§ **Instruction**: A verbatim copy of the data is wanted, minus any picture in it.

(Saved entries)
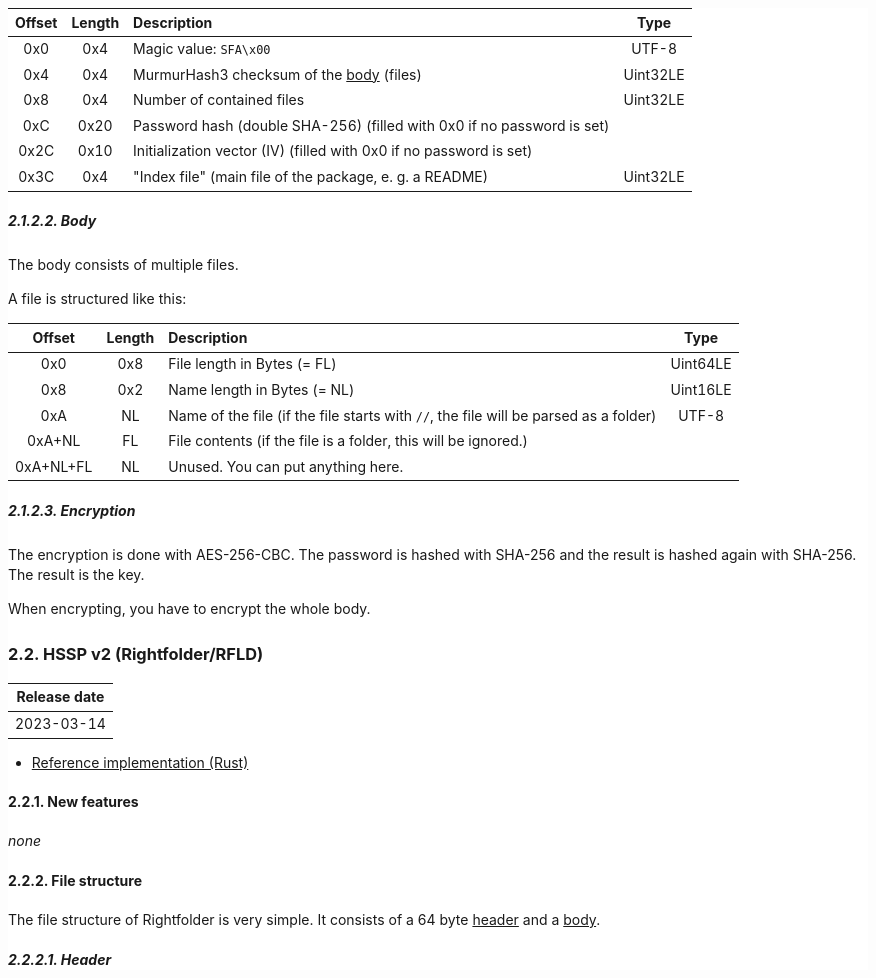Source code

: | Offset | Length | Description                                                            |   Type   |
| :----: | :----: | :--------------------------------------------------------------------- | :------: |
|  0x0   |  0x4   | Magic value: `SFA\x00`                                                 |  UTF-8   |
|  0x4   |  0x4   | MurmurHash3 checksum of the [body](#2122-body) (files)                 | Uint32LE |
|  0x8   |  0x4   | Number of contained files                                              | Uint32LE |
|  0xC   |  0x20  | Password hash (double SHA-256) (filled with 0x0 if no password is set) |          |
|  0x2C  |  0x10  | Initialization vector (IV) (filled with 0x0 if no password is set)     |          |
|  0x3C  |  0x4   | "Index file" (main file of the package, e. g. a README)                | Uint32LE |

##### 2.1.2.2. Body

The body consists of multiple files.

A file is structured like this:

|  Offset   | Length | Description                                                                          |   Type   |
| :-------: | :----: | :----------------------------------------------------------------------------------- | :------: |
|    0x0    |  0x8   | File length in Bytes (= FL)                                                          | Uint64LE |
|    0x8    |  0x2   | Name length in Bytes (= NL)                                                          | Uint16LE |
|    0xA    |   NL   | Name of the file (if the file starts with `//`, the file will be parsed as a folder) |  UTF-8   |
|  0xA+NL   |   FL   | File contents (if the file is a folder, this will be ignored.)                       |          |
| 0xA+NL+FL |   NL   | Unused. You can put anything here.                                                   |          |

##### 2.1.2.3. Encryption

The encryption is done with AES-256-CBC. The password is hashed with SHA-256 and the result is hashed again with SHA-256. The result is the key.

When encrypting, you have to encrypt the whole body.

### 2.2. HSSP v2 (Rightfolder/RFLD)

| Release date |
| :----------: |
|  2023-03-14  |

- [Reference implementation (Rust)](https://github.com/acridotheres/hssp2)

#### 2.2.1. New features

_none_

#### 2.2.2. File structure

The file structure of Rightfolder is very simple. It consists of a 64 byte [header](#2221-header) and a [body](#2222-body).

##### 2.2.2.1. Header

§ **Answer below**:
Source code

: | Offset | Length | Description                                                            |   Type   |
| :----: | :----: | :--------------------------------------------------------------------- | :------: |
|  0x0   |  0x4   | Magic value: `SFA\x00`                                                 |  UTF-8   |
|  0x4   |  0x4   | MurmurHash3 checksum of the [body](#2122-body) (files)                 | Uint32LE |
|  0x8   |  0x4   | Number of contained files                                              | Uint32LE |
|  0xC   |  0x20  | Password hash (double SHA-256) (filled with 0x0 if no password is set) |          |
|  0x2C  |  0x10  | Initialization vector (IV) (filled with 0x0 if no password is set)     |          |
|  0x3C  |  0x4   | "Index file" (main file of the package, e. g. a README)                | Uint32LE |

##### 2.1.2.2. Body

The body consists of multiple files.

A file is structured like this:

|  Offset   | Length | Description                                                                          |   Type   |
| :-------: | :----: | :----------------------------------------------------------------------------------- | :------: |
|    0x0    |  0x8   | File length in Bytes (= FL)                                                          | Uint64LE |
|    0x8    |  0x2   | Name length in Bytes (= NL)                                                          | Uint16LE |
|    0xA    |   NL   | Name of the file (if the file starts with `//`, the file will be parsed as a folder) |  UTF-8   |
|  0xA+NL   |   FL   | File contents (if the file is a folder, this will be ignored.)                       |          |
| 0xA+NL+FL |   NL   | Unused. You can put anything here.                                                   |          |

##### 2.1.2.3. Encryption

The encryption is done with AES-256-CBC. The password is hashed with SHA-256 and the result is hashed again with SHA-256. The result is the key.

When encrypting, you have to encrypt the whole body.

### 2.2. HSSP v2 (Rightfolder/RFLD)

| Release date |
| :----------: |
|  2023-03-14  |

- [Reference implementation (Rust)](https://github.com/acridotheres/hssp2)

#### 2.2.1. New features

_none_

#### 2.2.2. File structure

The file structure of Rightfolder is very simple. It consists of a 64 byte [header](#2221-header) and a [body](#2222-body).

##### 2.2.2.1. Header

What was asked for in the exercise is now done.